So for present purposes, I will use a much smaller substitute, which can hardly be accused of any partiality to Standard Arabic: namely, a selection from Said Akl's Roomyo w Julyeet (CORRECTION: introduced by Said Akl), which I was lucky enough to run into at an Oxfam a few years ago. I picked a well-known section of the play whose language seemed relatively simple, with little or no visible Standard Arabic influence - the lines starting from "Romeo, Romeo, wherefore art thou Romeo?" (p. 62), including Romeo's reply and Juliet's reply to him (finishing on the second line of p. 63) - and counted morpheme frequencies (retaining his eccentric orthography). The 26 morphemes that occurred more than once account for about two-thirds of the selection, so looking at their etymologies gives us the maximum of information for the minimum of effort - and here they are. Only those that are unambiguously Arabic or unambiguously Aramaic are relevant to our purpose; the rest may be dismissed as "confounding factors":

  1. w(e) و "and" (11 occurrences): "Confounding". Shared by Arabic and Aramaic in effectively identical form.
  2. b(e)- / m- بـ٬ مـ [marker of the indicative imperfect] (10 occurrences): Innovative. This form is found as such neither in Classical Arabic nor in Aramaic, and its etymology poses some difficulties; if you know of any convincing work on this, let me know in the comments.
  3. -aq ـك "you m. sg. oblique" (9 occurrences): Arabic. Both Aramaic and Arabic have cognates of this, but in Aramaic the consonant has changed to kh, whereas Levantine - like Arabic - has kept the original k.
  4. ¢esm اسم "name" (6 occurrences): Arabic. Both Aramaic and Arabic have cognates of this, but in Aramaic the consonant is sh, whereas in Levantine - as in Arabic - it's s. (There is controversy over which value is original.)
  5. la "no, not, neither... nor" (5 occurrences): "Confounding". The form is shared identically by Arabic and Aramaic; the usage is actually closer to Arabic (where it negates verbs only in the imperfect and the negative imperative) than to Aramaic (where it negates verbs in all tenses), but we'll score it as shared.

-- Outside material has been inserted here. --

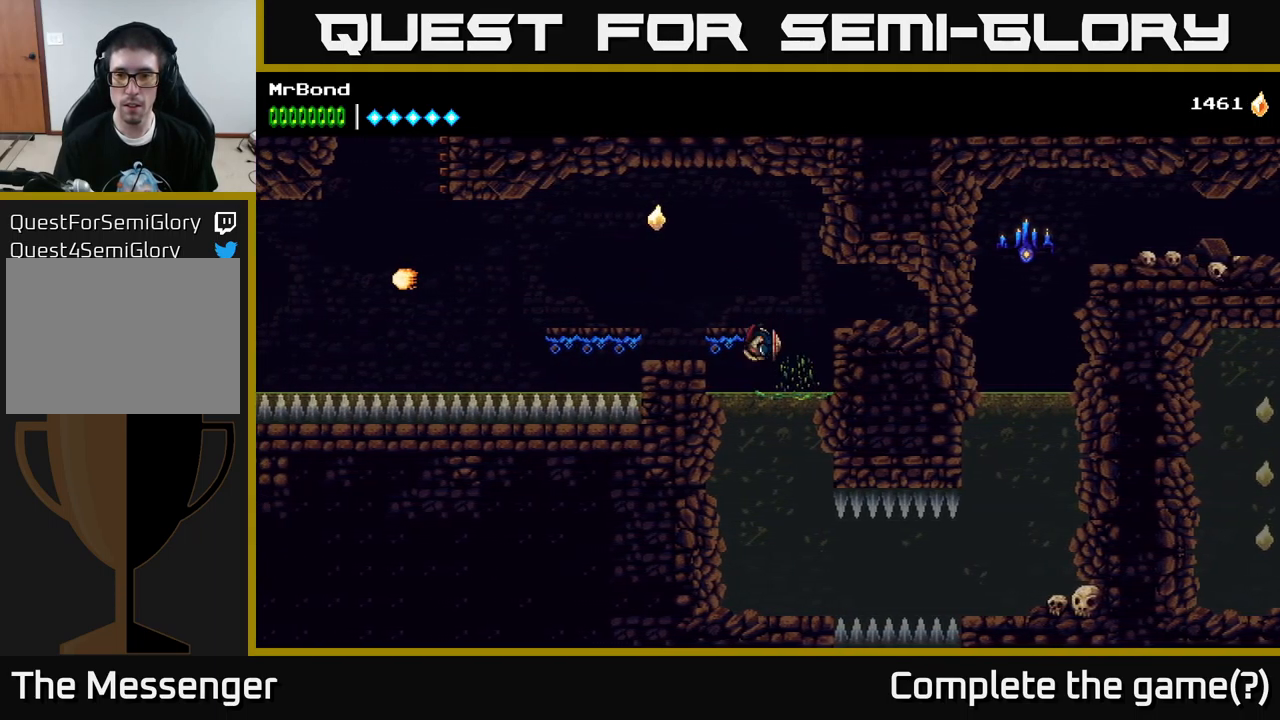
{"buttons": ["DPAD_DOWN"], "left_stick": "center", "right_stick": "center", "events": []}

  6. -u / -h / -vowel length (depending on context) ـه "him, his" (5 occurrences): Arabic. Aramaic -eh could explain the h form and the vowel length form, but the -u can be satisfactorily derived only from Arabic -hu.
  7. quun كون "be" (4 occurrences): "Confounding". In reality this is much more likely to be Arabic, since the normal Aramaic root for "be" is hwy, but kwn is attested in this sense in Aramaic too.
  8. men من "from" (4 occurrences): "Confounding". Shared by Arabic and Aramaic in effectively identical form.
  9. ḍall ضل "remain" (4 occurrences): Arabic. There is no Aramaic source for emphatic D.
  10. (e)l الـ
    • "the" (4 occurrences): Arabic. (Aramaic originally used suffixed -aa, which later lost its definite sense.)
    • [relative marker] (3 occurrences): Innovative, but based on extending the functions of the Arabic definite article, and probably on shortening a form similar to Classical Arabic alladhii, which it resembles rather more than the Aramaic relative marker dh-.)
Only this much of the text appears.